Visual collaboration workflow at Bigman
Bigman team usually discusses a project, using Comment tool (marked yellow).

Bigman’s experience with Miro

It’s extremely easy to get onboard with Miro. Once you get used to the navigation, everything becomes quite intuitive.

Probably the hardest thing was customizing collaboration rules for our team. We needed to adapt Miro to an animation studio workflow — we needed to set certain areas aside for each team member and their daily deliverables.

To solve this issue, we developed corporate guidelines for collaborating in Miro. The guidelines are located in our internal system and are accessible to all employees. They contain required settings, useful features to practice and general rules to follow on the board.

Also, we have formatted our boards with sections for each department at each stage of the process and ordered them by importance. Each section is marked with an icon of the responsible person, who should update and keep the area clean. We use colour classification to indicate whether the area should not be deleted (yellow square shape) or should be chronologically updated (gray square shape).

These actions allowed us to integrate smoothly, not only a new tool but a new mindset. The pace of our work is massively accelerated now; our inboxes are much less bloated, and our team can get all the information they need without any bottlenecks.

“Miro is about creative collaboration! It allow us to mark up a high volume of files and images and consolidate a large number of stakeholders and team members across multiple locations and time zones. There is nothing on the market that even comes close.”

Tom Painter

Discussing an image took 5 minutes before and 5 seconds in Miro now

The combination of the Сomment tool and @mentions is pretty special.

You can click on an image, leave feedback, and be sure the relevant team member knows about it in 5 seconds. 5 seconds in Miro is a huge contrast to the 5 minutes it took in the previous workflow to get the same result, which would involve downloading an image from email, loading it in Photoshop, annotating it with text, saving it, re-uploading to email, then forwarding it to anyone else who needed to know about it and keeping the client in the loop too.

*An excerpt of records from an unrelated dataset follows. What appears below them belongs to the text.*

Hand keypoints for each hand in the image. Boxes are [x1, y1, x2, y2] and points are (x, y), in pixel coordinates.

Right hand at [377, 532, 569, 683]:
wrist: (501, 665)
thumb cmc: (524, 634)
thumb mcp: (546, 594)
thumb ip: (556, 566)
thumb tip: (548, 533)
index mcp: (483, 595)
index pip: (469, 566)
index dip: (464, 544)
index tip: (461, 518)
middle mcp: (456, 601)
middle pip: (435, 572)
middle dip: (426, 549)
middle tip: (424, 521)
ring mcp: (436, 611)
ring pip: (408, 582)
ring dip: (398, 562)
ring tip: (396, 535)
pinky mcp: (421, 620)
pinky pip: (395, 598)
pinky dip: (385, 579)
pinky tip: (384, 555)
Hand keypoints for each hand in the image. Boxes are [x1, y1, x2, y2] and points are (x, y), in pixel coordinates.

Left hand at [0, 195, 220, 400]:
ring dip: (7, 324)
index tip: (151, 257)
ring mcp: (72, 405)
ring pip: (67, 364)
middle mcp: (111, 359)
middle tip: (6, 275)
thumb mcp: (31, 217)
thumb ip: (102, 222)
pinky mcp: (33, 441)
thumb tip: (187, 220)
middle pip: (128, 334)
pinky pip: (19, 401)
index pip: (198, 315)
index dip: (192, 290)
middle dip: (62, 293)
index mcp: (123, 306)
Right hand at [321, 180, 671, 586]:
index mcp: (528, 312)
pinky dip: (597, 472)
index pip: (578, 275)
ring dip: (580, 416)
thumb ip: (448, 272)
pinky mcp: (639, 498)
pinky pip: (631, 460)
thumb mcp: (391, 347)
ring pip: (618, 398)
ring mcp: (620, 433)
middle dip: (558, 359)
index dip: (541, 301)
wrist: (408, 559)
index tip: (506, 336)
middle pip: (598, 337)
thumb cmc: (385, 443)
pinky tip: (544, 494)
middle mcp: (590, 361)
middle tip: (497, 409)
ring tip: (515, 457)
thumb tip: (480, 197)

visual collaboration solution

Nowadays Miro is our routine tool that makes every day a joy. Seeing what the team has been doing is always a buzz, and the bigger project is, the more excitement I feel. Being able to speed and scale during complex collaboration projects is just mind-blowing.

Results achieved

With Miro, we’ve really taken things to the next level, making it possible to work with different sites across the world. Personally, I do not need to manage communication channels, so I spend much more time being creative and thinking about the more complex problems that we face.

Typical short deadlines are quite influential in our industry, but time savings have been massive, so it has even helped to increase the quality of our work.

Seeing such positive results, I’m absolutely sure that creative collaboration should not happen over email, but in Miro.